Fin décembre 1985, mon ami et frère, Henri Wanya, et moi avions co organisé la tournée euro-asiatique de Viva la Musica, avec son leader charismatique, Papa Wemba.
J’ai retrouvé dans mes archives cette photo prise à l’aéroport de Narita, à Tokyo, peu avant de quitter le Japon.

Je vais tenter, de mémoire, de me remémorer les moments inoubliables de cette tournée.
Cette aventure a commencé par un voyage que j’ai effectué à Paris en novembre 1985, à la demande de mon grand frère et ami, le colonel civil Jagger Louboume Kalimazi.
Après un court séjour à Paris, Papa Wemba me demande de faire un saut à Bruxelles. Nous sommes descendus chez Saghi Sharufa, à deux pas de la Gare du Nord.
Au lendemain de notre arrivée, il fait appel à Godard Motemona, alors Président de la JMPR, afin de nous établir une invitation pour animer les festivités de fin d’année au sein de la communauté.
Il a accepté volontiers, et l’affaire fut conclue. Je suis ensuite allé négocier les billets auprès d’Air Zaïre, avec le représentant Mpeti, que je connaissais par l’entremise de sa petite sœur, hôtesse de l’air et consœur de mon épouse.
J’avais besoin de 15 billets, dont 10 pour les musiciens. Le reste était destiné aux membres du management et de l’organisation, ainsi qu’à deux proches collaborateurs de Papa Wemba : le petit frère de son épouse et Sacré Marpeza.

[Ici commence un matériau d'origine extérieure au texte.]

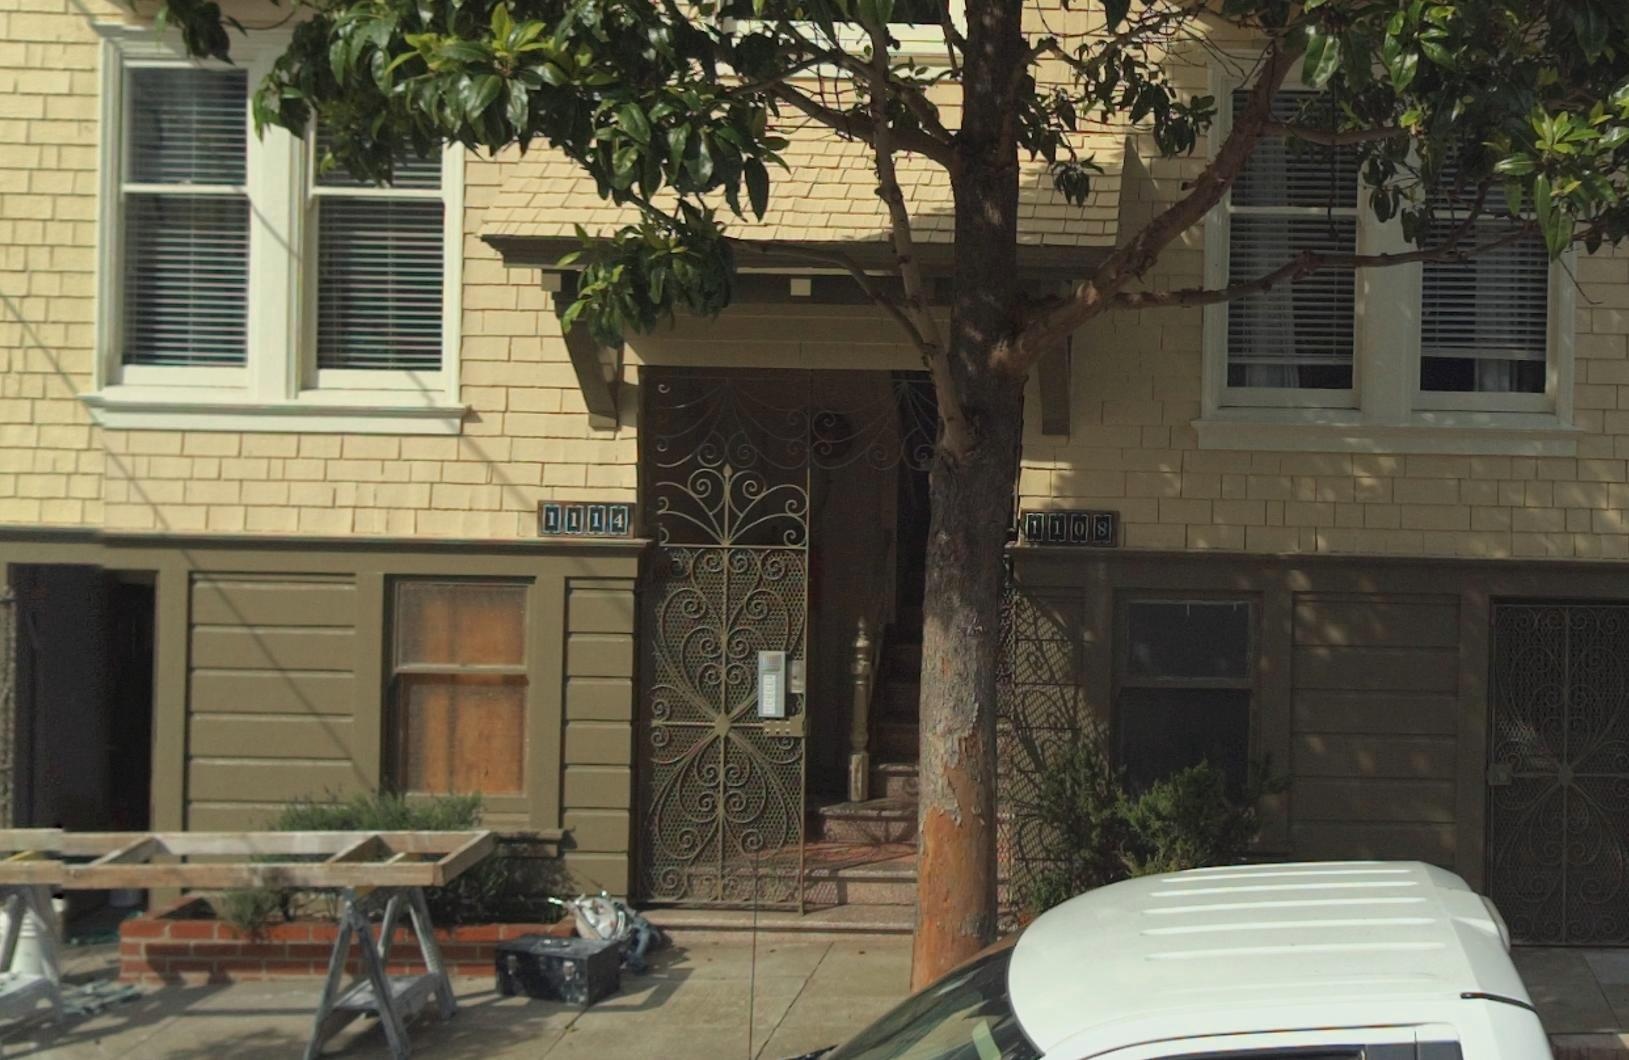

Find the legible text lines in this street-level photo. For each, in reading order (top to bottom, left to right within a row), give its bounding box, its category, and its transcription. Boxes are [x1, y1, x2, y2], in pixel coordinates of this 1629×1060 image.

[546, 511, 625, 529] StreetNumber: 1114
[1028, 519, 1109, 538] StreetNumber: 1108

Au moment de l’établissement de la liste, j’ai été étonné par le choix de Papa Wemba. À la grande surprise générale, il avait préféré retenir Sacré à la place de Jagger.
Revenons à la tournée. Celle-ci débuta par un concert donné le 24 décembre, en pleine célébration de Noël, à La Défense, à Paris.
Une anecdote, en passant : les musiciens avaient été habillés par un grand couturier de la place parisienne. À ma grande surprise, durant la prestation, presque tous ont changé de tenue, portant des habits empruntés soit à leurs proches, soit à leurs amis et connaissances.
Après le concert, nous sommes rentrés à notre siège, situé au 55, avenue de la Victoire, au métro Porte de Hal.
La deuxième production a eu lieu lors du réveillon de la Saint-Sylvestre, à Bruxelles. Là aussi, une autre anecdote : au cours de cette prestation, la police a reçu un appel anonyme signalant la présence d’une bombe dans la salle, où près de 1.000 personnes étaient rassemblées. J’ai protesté et, finalement, j’ai dû signer un engagement, étant désigné comme responsable en cas d’accident.
Le 4 janvier 1986, nous sommes retournés à Paris pour la commémoration des martyrs de l’indépendance du Congo.
Avant d’y arriver, nous avions déjà effectué une tournée en France, notamment à Toulouse et à Lille. En Belgique, nous sommes passés par Verviers, Mons et Liège. Nous avons également été au Luxembourg, puis en Allemagne, à Bonn et à Cologne. En Suisse, nous avons joué à Genève et à Lausanne.
Dans le train, sur le chemin de Lausanne, Kuru me pria de rentrer au pays pour aller chercher son épouse. Il tenait absolument à lui offrir ce voyage vers le pays du Soleil-Levant.
Arrivé à Kinshasa avec deux billets de Swissair, Amazone m’annonça qu’elle ne pouvait pas partir en laissant sa fille, Djo Nyondo. J’ai alors mobilisé toutes mes relations pour ajouter sa photo sur les documents, y apposer le cachet requis et obtenir un billet pour elle, afin de faciliter son départ pour Paris.